◆ **Exercise requirements**
Scan the entries and state how many lines contain "size". Write no other text.

BEGIN Extracted entries

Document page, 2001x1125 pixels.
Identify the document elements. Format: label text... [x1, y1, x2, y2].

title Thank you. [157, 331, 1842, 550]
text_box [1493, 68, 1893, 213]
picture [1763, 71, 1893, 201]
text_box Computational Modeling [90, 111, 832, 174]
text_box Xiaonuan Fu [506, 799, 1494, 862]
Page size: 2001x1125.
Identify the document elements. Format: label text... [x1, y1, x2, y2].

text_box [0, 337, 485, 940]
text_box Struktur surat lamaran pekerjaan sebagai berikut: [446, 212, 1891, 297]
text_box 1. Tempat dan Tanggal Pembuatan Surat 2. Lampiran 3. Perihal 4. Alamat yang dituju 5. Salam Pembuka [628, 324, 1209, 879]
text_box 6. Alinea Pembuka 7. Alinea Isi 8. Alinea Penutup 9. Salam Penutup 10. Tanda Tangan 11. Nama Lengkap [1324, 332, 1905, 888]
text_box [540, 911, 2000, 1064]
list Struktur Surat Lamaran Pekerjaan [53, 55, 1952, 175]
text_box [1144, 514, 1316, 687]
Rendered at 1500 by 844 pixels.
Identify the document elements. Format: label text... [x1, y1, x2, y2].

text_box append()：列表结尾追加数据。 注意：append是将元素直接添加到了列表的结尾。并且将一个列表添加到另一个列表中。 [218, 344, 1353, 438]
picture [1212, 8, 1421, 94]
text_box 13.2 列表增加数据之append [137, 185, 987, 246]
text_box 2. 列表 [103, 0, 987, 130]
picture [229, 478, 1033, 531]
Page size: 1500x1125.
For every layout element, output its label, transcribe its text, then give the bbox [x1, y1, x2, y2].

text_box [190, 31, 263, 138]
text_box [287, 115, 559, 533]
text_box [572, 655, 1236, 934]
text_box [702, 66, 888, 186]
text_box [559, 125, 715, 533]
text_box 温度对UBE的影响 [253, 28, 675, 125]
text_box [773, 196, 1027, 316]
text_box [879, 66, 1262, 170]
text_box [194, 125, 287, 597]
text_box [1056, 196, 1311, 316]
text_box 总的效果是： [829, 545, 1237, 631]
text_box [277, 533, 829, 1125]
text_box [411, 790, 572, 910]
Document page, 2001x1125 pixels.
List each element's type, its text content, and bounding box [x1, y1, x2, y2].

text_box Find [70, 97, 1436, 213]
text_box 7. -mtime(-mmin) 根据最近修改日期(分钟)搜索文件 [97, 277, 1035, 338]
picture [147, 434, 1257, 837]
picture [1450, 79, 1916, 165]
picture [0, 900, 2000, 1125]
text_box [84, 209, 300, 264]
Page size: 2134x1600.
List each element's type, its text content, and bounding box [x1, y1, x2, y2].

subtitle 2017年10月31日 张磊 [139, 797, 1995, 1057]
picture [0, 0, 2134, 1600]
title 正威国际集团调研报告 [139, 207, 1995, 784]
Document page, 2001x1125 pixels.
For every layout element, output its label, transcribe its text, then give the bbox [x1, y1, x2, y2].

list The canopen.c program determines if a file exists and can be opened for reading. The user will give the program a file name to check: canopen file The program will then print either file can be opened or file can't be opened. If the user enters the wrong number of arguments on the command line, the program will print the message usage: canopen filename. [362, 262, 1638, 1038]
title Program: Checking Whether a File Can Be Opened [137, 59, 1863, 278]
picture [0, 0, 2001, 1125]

END Extracted entries

◆ **Answer**
3